● **TASK DETAILS**: Output the data verbatim, minus the images.

● **STUDY MATERIAL**:
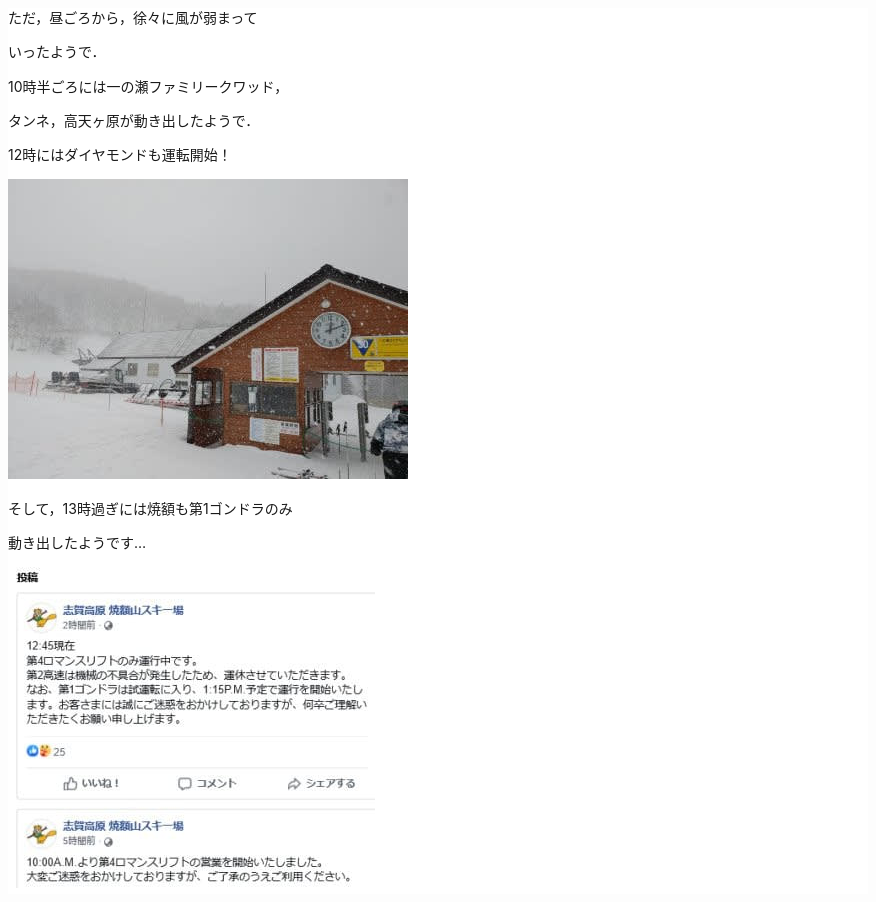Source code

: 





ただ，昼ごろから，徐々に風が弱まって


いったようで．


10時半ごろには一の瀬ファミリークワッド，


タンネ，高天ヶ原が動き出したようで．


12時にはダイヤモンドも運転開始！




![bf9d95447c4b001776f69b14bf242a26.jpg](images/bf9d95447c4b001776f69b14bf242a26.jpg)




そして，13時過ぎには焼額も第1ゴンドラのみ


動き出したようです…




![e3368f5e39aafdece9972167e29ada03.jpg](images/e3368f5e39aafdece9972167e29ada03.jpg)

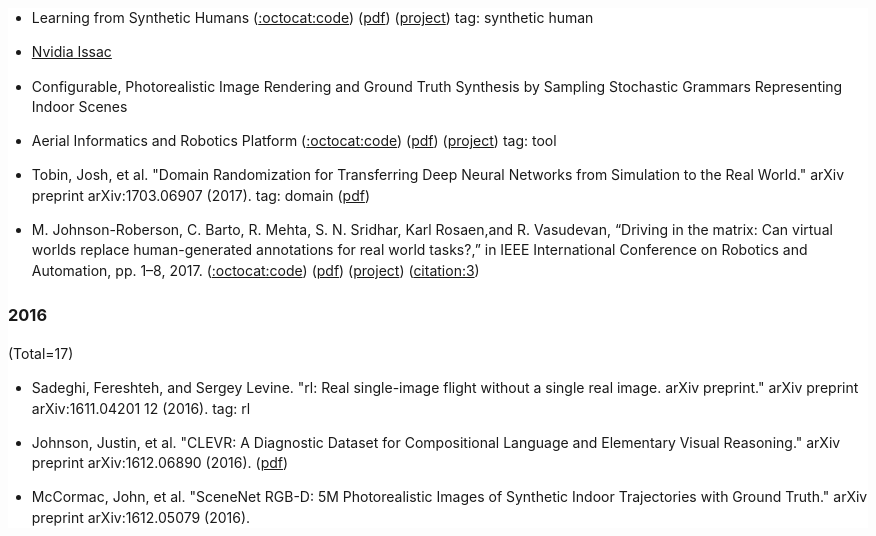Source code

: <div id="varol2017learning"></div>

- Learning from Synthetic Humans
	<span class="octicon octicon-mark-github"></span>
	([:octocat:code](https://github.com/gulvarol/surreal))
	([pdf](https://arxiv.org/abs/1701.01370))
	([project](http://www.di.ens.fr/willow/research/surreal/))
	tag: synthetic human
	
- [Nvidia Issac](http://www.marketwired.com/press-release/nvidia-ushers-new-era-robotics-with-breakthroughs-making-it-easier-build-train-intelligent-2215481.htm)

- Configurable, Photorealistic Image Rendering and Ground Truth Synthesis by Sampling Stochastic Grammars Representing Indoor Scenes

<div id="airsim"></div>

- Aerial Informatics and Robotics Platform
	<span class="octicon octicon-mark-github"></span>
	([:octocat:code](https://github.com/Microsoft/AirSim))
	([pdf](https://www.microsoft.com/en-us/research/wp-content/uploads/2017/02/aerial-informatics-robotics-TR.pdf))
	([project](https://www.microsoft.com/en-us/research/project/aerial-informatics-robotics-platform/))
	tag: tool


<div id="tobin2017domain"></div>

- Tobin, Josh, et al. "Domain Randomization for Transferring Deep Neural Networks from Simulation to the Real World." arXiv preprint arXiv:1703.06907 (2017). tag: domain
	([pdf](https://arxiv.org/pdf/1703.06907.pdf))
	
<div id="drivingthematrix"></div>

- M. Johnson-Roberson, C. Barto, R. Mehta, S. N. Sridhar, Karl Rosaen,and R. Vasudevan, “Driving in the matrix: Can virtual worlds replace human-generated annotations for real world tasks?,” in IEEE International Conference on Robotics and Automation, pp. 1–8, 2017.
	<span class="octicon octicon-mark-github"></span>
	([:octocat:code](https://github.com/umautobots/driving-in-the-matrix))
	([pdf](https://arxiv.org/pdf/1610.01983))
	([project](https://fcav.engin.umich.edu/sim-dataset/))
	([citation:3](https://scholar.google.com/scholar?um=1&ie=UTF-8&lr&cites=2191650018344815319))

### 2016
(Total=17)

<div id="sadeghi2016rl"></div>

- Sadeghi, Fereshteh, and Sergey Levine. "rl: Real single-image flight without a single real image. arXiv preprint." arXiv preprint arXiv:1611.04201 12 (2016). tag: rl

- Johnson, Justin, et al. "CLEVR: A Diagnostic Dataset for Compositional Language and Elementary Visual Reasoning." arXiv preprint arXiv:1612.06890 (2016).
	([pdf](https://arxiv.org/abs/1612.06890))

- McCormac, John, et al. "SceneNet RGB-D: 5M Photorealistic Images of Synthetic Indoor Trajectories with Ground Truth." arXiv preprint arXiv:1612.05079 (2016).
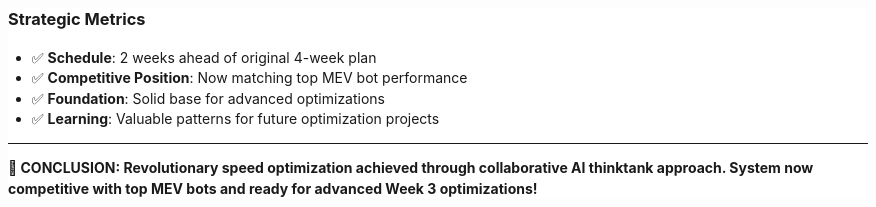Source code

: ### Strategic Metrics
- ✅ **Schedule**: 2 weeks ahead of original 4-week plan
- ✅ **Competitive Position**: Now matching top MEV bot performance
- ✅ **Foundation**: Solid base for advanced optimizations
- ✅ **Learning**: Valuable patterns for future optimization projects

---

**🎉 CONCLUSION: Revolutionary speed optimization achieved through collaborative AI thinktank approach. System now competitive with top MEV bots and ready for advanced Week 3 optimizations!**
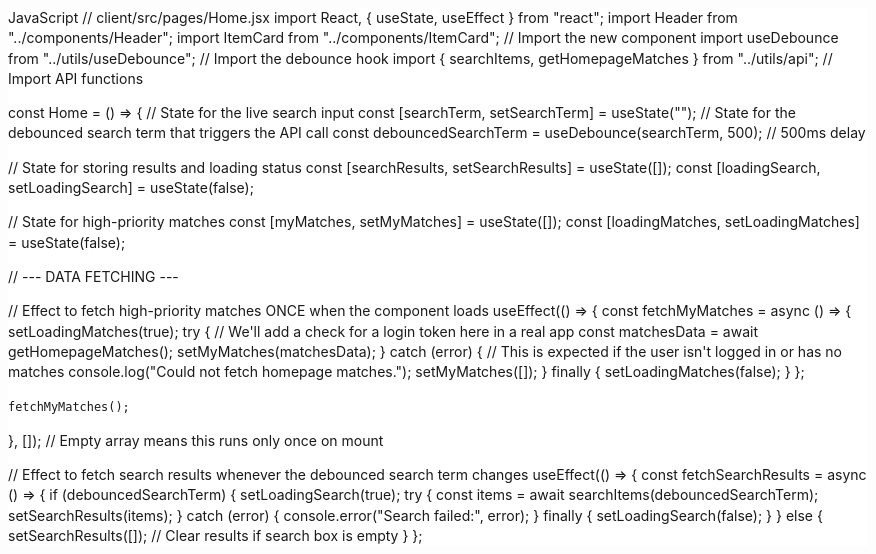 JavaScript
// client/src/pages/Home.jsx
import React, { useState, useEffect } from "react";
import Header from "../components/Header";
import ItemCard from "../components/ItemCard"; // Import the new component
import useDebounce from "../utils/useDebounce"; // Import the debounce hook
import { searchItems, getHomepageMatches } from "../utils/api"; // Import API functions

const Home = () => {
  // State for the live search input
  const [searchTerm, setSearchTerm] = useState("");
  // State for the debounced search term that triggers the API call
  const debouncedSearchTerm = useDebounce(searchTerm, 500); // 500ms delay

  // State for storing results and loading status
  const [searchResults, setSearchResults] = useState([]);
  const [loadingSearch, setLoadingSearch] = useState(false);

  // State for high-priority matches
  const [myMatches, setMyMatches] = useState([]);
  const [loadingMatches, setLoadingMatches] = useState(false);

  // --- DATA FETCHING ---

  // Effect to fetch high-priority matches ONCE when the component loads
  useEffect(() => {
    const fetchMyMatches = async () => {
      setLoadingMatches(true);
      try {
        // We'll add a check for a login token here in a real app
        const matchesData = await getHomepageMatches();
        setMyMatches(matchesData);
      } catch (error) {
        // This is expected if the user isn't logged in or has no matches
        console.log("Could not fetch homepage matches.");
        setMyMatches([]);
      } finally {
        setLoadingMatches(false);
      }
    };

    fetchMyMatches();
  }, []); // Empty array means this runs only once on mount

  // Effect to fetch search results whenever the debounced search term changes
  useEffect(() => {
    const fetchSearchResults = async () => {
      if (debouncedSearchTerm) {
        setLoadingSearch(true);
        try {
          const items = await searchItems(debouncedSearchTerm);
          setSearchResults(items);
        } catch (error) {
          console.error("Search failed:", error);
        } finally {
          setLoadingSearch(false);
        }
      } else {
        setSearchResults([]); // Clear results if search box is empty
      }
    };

● **RESULT FOR THIS TASK**:
Source code

: 





ただ，昼ごろから，徐々に風が弱まって


いったようで．


10時半ごろには一の瀬ファミリークワッド，


タンネ，高天ヶ原が動き出したようで．


12時にはダイヤモンドも運転開始！




![bf9d95447c4b001776f69b14bf242a26.jpg](images/bf9d95447c4b001776f69b14bf242a26.jpg)




そして，13時過ぎには焼額も第1ゴンドラのみ


動き出したようです…




![e3368f5e39aafdece9972167e29ada03.jpg](images/e3368f5e39aafdece9972167e29ada03.jpg)

Source code

: <div id="varol2017learning"></div>

- Learning from Synthetic Humans
	<span class="octicon octicon-mark-github"></span>
	([:octocat:code](https://github.com/gulvarol/surreal))
	([pdf](https://arxiv.org/abs/1701.01370))
	([project](http://www.di.ens.fr/willow/research/surreal/))
	tag: synthetic human
	
- [Nvidia Issac](http://www.marketwired.com/press-release/nvidia-ushers-new-era-robotics-with-breakthroughs-making-it-easier-build-train-intelligent-2215481.htm)

- Configurable, Photorealistic Image Rendering and Ground Truth Synthesis by Sampling Stochastic Grammars Representing Indoor Scenes

<div id="airsim"></div>

- Aerial Informatics and Robotics Platform
	<span class="octicon octicon-mark-github"></span>
	([:octocat:code](https://github.com/Microsoft/AirSim))
	([pdf](https://www.microsoft.com/en-us/research/wp-content/uploads/2017/02/aerial-informatics-robotics-TR.pdf))
	([project](https://www.microsoft.com/en-us/research/project/aerial-informatics-robotics-platform/))
	tag: tool


<div id="tobin2017domain"></div>

- Tobin, Josh, et al. "Domain Randomization for Transferring Deep Neural Networks from Simulation to the Real World." arXiv preprint arXiv:1703.06907 (2017). tag: domain
	([pdf](https://arxiv.org/pdf/1703.06907.pdf))
	
<div id="drivingthematrix"></div>

- M. Johnson-Roberson, C. Barto, R. Mehta, S. N. Sridhar, Karl Rosaen,and R. Vasudevan, “Driving in the matrix: Can virtual worlds replace human-generated annotations for real world tasks?,” in IEEE International Conference on Robotics and Automation, pp. 1–8, 2017.
	<span class="octicon octicon-mark-github"></span>
	([:octocat:code](https://github.com/umautobots/driving-in-the-matrix))
	([pdf](https://arxiv.org/pdf/1610.01983))
	([project](https://fcav.engin.umich.edu/sim-dataset/))
	([citation:3](https://scholar.google.com/scholar?um=1&ie=UTF-8&lr&cites=2191650018344815319))

### 2016
(Total=17)

<div id="sadeghi2016rl"></div>

- Sadeghi, Fereshteh, and Sergey Levine. "rl: Real single-image flight without a single real image. arXiv preprint." arXiv preprint arXiv:1611.04201 12 (2016). tag: rl

- Johnson, Justin, et al. "CLEVR: A Diagnostic Dataset for Compositional Language and Elementary Visual Reasoning." arXiv preprint arXiv:1612.06890 (2016).
	([pdf](https://arxiv.org/abs/1612.06890))

- McCormac, John, et al. "SceneNet RGB-D: 5M Photorealistic Images of Synthetic Indoor Trajectories with Ground Truth." arXiv preprint arXiv:1612.05079 (2016).
Source code

: ### Strategic Metrics
- ✅ **Schedule**: 2 weeks ahead of original 4-week plan
- ✅ **Competitive Position**: Now matching top MEV bot performance
- ✅ **Foundation**: Solid base for advanced optimizations
- ✅ **Learning**: Valuable patterns for future optimization projects

---

**🎉 CONCLUSION: Revolutionary speed optimization achieved through collaborative AI thinktank approach. System now competitive with top MEV bots and ready for advanced Week 3 optimizations!**
 JavaScript
// client/src/pages/Home.jsx
import React, { useState, useEffect } from "react";
import Header from "../components/Header";
import ItemCard from "../components/ItemCard"; // Import the new component
import useDebounce from "../utils/useDebounce"; // Import the debounce hook
import { searchItems, getHomepageMatches } from "../utils/api"; // Import API functions

const Home = () => {
  // State for the live search input
  const [searchTerm, setSearchTerm] = useState("");
  // State for the debounced search term that triggers the API call
  const debouncedSearchTerm = useDebounce(searchTerm, 500); // 500ms delay

  // State for storing results and loading status
  const [searchResults, setSearchResults] = useState([]);
  const [loadingSearch, setLoadingSearch] = useState(false);

  // State for high-priority matches
  const [myMatches, setMyMatches] = useState([]);
  const [loadingMatches, setLoadingMatches] = useState(false);

  // --- DATA FETCHING ---

  // Effect to fetch high-priority matches ONCE when the component loads
  useEffect(() => {
    const fetchMyMatches = async () => {
      setLoadingMatches(true);
      try {
        // We'll add a check for a login token here in a real app
        const matchesData = await getHomepageMatches();
        setMyMatches(matchesData);
      } catch (error) {
        // This is expected if the user isn't logged in or has no matches
        console.log("Could not fetch homepage matches.");
        setMyMatches([]);
      } finally {
        setLoadingMatches(false);
      }
    };

    fetchMyMatches();
  }, []); // Empty array means this runs only once on mount

  // Effect to fetch search results whenever the debounced search term changes
  useEffect(() => {
    const fetchSearchResults = async () => {
      if (debouncedSearchTerm) {
        setLoadingSearch(true);
        try {
          const items = await searchItems(debouncedSearchTerm);
          setSearchResults(items);
        } catch (error) {
          console.error("Search failed:", error);
        } finally {
          setLoadingSearch(false);
        }
      } else {
        setSearchResults([]); // Clear results if search box is empty
      }
    };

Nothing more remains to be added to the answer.